Problem description :: Within the data below, determine how many lines contain "Melarossa" and supply only that figure.
>>>
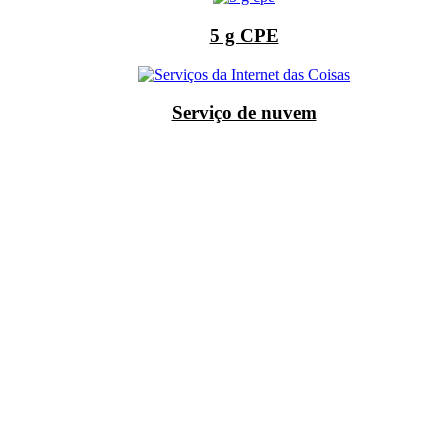
5 g CPE
Serviço de nuvem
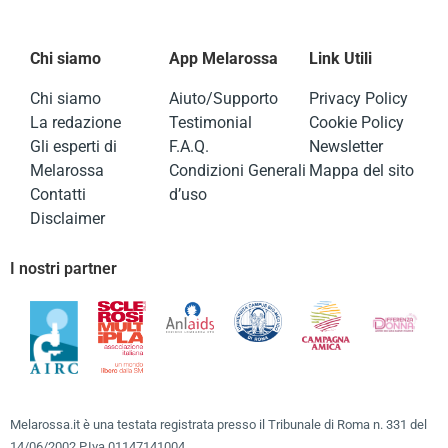
Chi siamo
App Melarossa
Link Utili
Chi siamo
Aiuto/Supporto
Privacy Policy
La redazione
Testimonial
Cookie Policy
Gli esperti di
F.A.Q.
Newsletter
Melarossa
Condizioni Generali
Mappa del sito
Contatti
d’uso
Disclaimer
I nostri partner
Melarossa.it è una testata registrata presso il Tribunale di Roma n. 331 del
14/06/2002 P.Iva 01147141004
<<<
Response for this exercise :: 3